Compare goosegrass (cleavers) and find the hooks on the fruits.
2. Nuts.—Examine a hazel nut. Notice the sheathing bracts at the base of the fruit. Crack the nut and examine the broken edge of the shell (pericarp) with a lens. Make out the three layers which compose it. How many seeds are present? Cut the seed (kernel) across and see that the bulk of it consists of two cotyledons ([Chap. I.]). Does the fruit open of itself, if undisturbed?
Compare the acorn of the oak. Trace the development of the acorn from the female flower, noticing that the cup is developed from a wrinkled disc surrounding the lower part of the flower. Cut across the ovary in June and notice that there are six ovules in it. In the ripe fruit observe that the cup separates easily from the nut. Remove the shell (pericarp) of the nut. How many seeds does it contain? What do you think has become of the other five ovules? Cut through the seed and observe the two cotyledons.
Compare the fruits of the beech. Notice that they are three-sided nuts (each being a seed enclosed in a woody pericarp); and that two nuts occur together, surrounded by a bristly woody cup which splits, when the nuts are ripe, into four valves.
3. Stone fruits.—Examine a ripe plum. Cut it open and crack the stone to see the single seed. Notice that the pericarp consists of three layers as in the hazel nut, but that here the middle layer is soft and fleshy, and the outer layer is the “skin.” The stone is the inner layer of the pericarp. Is there any special means of liberating the seed? Compare the cherry, and examine the seed and the three layers of the pericarp.
Examine the fruits of the blackberry and raspberry, and observe that each consists of several small stone-fruits arranged on the receptacle.

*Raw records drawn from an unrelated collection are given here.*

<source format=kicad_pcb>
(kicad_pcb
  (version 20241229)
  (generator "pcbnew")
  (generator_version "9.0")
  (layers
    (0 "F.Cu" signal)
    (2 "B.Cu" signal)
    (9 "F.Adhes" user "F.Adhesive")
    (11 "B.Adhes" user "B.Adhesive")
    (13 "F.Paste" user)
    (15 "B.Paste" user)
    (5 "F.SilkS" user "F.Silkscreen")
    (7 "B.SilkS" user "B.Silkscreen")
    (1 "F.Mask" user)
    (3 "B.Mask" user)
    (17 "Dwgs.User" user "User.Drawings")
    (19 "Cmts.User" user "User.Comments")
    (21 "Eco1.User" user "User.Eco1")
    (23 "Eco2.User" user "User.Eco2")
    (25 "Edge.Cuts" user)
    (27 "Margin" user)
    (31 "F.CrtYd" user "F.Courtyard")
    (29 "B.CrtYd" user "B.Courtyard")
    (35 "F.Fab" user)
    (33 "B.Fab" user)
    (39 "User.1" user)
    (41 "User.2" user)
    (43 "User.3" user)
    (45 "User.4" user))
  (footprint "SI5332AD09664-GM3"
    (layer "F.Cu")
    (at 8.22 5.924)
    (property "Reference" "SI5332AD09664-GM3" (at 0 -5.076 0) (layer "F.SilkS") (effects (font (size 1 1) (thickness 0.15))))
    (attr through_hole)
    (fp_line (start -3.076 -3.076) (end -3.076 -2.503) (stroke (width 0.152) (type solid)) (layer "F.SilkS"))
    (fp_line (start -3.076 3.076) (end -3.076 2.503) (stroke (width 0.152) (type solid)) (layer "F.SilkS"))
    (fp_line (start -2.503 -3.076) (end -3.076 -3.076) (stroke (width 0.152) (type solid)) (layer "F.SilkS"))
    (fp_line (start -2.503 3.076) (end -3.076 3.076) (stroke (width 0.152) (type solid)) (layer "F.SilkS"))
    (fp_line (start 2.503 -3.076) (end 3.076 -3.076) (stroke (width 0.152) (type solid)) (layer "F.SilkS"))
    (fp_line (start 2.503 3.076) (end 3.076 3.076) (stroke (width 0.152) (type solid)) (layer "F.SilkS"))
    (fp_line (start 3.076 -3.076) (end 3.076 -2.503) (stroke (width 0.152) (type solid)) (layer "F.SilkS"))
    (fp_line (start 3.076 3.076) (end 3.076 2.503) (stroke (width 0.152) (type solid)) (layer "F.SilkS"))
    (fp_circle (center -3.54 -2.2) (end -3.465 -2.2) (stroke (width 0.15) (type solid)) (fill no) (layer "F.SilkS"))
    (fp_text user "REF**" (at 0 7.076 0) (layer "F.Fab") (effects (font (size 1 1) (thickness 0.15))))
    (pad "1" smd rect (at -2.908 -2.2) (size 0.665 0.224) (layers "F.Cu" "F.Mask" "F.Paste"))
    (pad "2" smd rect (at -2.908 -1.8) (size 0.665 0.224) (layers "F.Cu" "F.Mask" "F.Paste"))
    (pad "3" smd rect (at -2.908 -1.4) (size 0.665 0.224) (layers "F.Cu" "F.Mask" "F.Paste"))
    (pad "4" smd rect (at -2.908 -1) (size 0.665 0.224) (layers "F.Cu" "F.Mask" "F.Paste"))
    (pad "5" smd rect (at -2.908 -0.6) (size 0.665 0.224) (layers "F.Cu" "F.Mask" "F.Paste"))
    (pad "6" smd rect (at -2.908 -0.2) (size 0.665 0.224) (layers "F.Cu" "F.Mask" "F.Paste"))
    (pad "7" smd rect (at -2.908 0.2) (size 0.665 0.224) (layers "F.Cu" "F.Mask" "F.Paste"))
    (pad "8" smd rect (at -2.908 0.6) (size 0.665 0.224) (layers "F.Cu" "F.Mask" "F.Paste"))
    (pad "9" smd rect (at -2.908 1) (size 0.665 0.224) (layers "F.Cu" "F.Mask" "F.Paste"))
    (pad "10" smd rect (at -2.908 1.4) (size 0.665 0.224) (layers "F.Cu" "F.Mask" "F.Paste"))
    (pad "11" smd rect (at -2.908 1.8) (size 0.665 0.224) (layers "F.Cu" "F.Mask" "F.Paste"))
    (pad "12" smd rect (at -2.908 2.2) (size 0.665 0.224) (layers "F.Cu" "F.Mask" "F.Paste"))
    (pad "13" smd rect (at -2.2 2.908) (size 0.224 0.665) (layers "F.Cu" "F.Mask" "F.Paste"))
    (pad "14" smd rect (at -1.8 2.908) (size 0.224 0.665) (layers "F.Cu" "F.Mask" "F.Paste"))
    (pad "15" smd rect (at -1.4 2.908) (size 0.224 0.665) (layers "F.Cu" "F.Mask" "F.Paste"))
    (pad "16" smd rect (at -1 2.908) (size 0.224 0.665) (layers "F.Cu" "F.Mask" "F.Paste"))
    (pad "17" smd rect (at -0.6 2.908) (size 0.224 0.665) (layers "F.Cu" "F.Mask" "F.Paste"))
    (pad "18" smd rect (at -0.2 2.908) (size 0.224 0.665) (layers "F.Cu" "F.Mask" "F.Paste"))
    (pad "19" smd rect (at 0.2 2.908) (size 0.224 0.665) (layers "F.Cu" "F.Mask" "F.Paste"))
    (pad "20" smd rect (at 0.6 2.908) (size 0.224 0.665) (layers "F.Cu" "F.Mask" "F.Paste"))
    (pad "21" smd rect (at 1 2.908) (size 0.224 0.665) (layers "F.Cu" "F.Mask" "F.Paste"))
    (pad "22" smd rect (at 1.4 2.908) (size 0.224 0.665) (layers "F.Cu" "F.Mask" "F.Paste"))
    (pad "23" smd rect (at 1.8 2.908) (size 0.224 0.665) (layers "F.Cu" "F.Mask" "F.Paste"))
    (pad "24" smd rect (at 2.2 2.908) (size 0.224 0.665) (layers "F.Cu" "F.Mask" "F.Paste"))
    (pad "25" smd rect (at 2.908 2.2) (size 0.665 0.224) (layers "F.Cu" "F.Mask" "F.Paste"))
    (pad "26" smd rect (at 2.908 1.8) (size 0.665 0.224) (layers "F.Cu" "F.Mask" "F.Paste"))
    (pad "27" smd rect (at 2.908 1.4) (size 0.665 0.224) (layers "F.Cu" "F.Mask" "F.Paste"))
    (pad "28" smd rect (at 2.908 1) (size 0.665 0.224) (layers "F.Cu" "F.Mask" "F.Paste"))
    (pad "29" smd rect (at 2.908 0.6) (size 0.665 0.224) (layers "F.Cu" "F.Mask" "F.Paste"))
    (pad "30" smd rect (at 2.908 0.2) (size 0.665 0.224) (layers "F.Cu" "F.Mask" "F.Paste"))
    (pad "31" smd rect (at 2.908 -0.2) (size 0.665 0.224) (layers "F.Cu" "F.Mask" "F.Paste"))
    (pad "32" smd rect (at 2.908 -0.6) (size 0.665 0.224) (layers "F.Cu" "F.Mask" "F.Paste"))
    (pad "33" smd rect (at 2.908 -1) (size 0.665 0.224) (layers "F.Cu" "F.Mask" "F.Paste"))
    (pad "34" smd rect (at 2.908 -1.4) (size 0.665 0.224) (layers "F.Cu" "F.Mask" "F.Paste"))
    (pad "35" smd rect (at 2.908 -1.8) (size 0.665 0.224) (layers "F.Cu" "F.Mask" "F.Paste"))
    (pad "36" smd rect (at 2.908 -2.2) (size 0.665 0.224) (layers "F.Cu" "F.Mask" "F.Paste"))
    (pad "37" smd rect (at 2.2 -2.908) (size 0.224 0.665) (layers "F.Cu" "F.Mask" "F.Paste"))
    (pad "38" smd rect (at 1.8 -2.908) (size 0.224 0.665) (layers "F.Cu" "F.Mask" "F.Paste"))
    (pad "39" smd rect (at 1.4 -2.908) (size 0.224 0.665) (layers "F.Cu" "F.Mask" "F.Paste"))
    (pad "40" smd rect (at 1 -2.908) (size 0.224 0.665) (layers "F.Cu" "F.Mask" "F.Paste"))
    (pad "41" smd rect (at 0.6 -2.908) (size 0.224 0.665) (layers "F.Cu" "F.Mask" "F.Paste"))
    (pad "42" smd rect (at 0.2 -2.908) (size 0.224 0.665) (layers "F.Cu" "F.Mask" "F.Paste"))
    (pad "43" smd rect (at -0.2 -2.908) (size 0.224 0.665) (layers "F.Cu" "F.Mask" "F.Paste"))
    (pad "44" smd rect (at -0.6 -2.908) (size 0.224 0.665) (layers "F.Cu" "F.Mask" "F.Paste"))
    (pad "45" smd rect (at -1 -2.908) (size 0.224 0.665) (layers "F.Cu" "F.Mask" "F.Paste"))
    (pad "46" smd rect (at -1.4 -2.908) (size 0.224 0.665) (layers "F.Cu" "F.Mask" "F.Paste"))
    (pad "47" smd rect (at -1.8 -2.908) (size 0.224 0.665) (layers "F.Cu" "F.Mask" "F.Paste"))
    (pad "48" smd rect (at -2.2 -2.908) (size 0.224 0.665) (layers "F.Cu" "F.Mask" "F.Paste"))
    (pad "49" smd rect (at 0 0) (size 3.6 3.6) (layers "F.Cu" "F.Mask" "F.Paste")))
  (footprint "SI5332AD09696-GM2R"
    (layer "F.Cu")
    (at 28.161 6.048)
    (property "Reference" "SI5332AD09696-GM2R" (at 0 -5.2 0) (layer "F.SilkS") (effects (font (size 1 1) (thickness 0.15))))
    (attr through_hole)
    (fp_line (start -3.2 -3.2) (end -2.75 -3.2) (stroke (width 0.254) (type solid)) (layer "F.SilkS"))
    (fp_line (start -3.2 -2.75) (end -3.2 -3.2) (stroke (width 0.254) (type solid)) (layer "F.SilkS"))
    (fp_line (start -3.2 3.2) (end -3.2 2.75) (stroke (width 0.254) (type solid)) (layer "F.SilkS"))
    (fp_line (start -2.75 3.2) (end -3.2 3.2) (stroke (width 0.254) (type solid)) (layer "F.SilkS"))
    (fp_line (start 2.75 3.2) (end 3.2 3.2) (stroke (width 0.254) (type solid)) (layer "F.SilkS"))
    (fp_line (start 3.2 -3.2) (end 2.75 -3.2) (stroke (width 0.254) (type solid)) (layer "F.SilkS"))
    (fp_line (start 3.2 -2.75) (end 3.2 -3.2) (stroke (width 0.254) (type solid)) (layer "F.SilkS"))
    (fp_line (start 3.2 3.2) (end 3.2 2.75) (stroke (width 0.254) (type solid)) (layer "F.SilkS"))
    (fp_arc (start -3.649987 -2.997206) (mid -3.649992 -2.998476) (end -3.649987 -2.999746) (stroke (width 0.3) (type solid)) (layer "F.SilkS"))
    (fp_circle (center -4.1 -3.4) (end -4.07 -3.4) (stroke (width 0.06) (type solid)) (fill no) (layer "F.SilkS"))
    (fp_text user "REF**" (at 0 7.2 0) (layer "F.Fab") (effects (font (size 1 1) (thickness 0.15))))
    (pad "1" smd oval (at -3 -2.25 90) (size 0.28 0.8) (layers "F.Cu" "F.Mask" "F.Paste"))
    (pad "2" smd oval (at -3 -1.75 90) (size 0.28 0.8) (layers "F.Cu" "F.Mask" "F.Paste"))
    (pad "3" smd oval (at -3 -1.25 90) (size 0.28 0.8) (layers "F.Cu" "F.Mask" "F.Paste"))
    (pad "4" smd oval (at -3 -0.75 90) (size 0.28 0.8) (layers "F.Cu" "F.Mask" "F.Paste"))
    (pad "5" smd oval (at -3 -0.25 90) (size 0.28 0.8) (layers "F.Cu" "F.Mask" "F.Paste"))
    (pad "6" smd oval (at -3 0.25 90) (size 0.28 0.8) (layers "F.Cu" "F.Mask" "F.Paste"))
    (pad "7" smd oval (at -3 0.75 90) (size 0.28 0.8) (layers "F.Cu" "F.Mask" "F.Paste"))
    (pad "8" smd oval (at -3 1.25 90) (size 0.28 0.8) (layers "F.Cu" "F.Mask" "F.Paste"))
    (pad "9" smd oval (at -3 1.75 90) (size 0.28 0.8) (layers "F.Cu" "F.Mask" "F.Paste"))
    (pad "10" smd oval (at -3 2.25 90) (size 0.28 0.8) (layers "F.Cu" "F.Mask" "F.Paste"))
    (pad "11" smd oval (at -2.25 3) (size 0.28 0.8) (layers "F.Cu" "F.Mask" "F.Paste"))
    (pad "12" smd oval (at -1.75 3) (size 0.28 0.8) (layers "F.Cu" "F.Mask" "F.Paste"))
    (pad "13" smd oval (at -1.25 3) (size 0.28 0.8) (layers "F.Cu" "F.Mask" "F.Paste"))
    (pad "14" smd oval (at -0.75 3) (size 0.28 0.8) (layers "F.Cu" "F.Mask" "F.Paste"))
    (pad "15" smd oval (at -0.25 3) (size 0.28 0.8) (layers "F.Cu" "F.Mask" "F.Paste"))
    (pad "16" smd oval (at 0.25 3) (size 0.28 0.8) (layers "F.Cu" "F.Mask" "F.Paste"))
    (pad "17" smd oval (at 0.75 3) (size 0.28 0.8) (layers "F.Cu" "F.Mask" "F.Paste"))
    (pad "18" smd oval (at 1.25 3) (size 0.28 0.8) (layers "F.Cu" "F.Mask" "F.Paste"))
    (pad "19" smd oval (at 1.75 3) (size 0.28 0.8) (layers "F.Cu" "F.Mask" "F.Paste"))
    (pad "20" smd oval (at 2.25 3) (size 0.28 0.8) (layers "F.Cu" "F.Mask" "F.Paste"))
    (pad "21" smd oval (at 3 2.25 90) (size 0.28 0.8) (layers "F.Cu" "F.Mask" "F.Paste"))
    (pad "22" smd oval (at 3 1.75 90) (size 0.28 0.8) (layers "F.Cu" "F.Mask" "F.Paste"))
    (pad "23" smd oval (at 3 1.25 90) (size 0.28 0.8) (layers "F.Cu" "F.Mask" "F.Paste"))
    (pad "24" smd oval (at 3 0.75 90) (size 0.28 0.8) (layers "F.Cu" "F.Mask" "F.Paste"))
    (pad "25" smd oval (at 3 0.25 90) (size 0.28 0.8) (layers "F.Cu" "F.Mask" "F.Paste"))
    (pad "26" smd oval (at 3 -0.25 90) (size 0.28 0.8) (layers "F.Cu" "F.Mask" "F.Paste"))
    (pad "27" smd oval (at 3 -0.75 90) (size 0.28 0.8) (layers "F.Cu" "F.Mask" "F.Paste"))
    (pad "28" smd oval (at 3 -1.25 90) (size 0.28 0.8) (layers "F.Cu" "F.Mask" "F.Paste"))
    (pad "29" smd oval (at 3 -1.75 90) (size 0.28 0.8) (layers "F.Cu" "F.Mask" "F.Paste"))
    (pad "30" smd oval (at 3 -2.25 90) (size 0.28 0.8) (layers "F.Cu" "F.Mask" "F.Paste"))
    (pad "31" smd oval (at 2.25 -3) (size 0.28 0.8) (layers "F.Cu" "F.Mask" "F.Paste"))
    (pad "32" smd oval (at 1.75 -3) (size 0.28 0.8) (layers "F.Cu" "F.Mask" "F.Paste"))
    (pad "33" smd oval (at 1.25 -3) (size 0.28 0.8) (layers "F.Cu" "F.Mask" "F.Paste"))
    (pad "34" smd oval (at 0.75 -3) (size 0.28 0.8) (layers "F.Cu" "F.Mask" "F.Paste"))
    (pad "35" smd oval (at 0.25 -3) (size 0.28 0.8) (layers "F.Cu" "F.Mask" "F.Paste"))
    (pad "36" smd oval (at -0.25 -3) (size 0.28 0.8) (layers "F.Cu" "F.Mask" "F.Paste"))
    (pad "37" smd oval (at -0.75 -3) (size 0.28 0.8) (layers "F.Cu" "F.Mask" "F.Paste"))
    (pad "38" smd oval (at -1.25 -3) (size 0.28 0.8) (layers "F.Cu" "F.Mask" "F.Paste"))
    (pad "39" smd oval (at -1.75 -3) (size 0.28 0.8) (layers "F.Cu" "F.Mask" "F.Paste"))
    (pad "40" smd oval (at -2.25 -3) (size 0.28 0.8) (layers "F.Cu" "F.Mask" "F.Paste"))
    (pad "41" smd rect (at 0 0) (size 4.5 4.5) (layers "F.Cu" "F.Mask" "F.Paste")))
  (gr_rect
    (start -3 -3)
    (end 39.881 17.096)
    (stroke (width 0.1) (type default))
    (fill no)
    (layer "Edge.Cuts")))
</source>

4. Berries.—The gooseberry.—Notice the stalk at the bottom of the fruit, and, at the top, the withered remains of the calyx. Cut across a half-ripe gooseberry and observe the thick, fleshy pericarp enclosing the seeds. Treat a ripe gooseberry in the same way, and observe that the pericarp has now for the most part become a soft pulp, in which the seeds are embedded. The rest of the pericarp is a membranous skin. Is there any special means of liberating the seeds?
Compare grapes, currants, oranges, and vegetable marrow fruits, and notice that the structure of these resembles that of the gooseberry.
5. The apple.—Cut across the receptacle of the flower (apple blossom) and notice how the five carpels are buried in it ([p. 106]). Trace the formation of the fruit, and see how the receptacle becomes larger and larger during ripening. At the top of the ripe fruit observe the withered remains of the calyx. Cut the apple through across the middle to see the core. This consists of the horny walls of the five carpels and the contained seeds (pips). From what part of the flower is the fleshy, eatable part of the apple derived? Compare the pear.
6. The rose hip.—Examine fruits of the wild rose. Notice that they are urn-shaped. On the flat rim of the urn observe the five scars left by the sepals (or, in some cases, the sepals themselves). In the opening of the urn see a tuft of greyish hairs. Cut the fruit down from top to bottom through the middle to see the thick, fleshy wall of the urn and the contained nutlets. From what part of the flower is the fleshy wall of the hip derived? Examine a nutlet. What does the tuft of hairs seen in the mouth of the urn consist of? Open a nutlet with a needle and pick out the seed.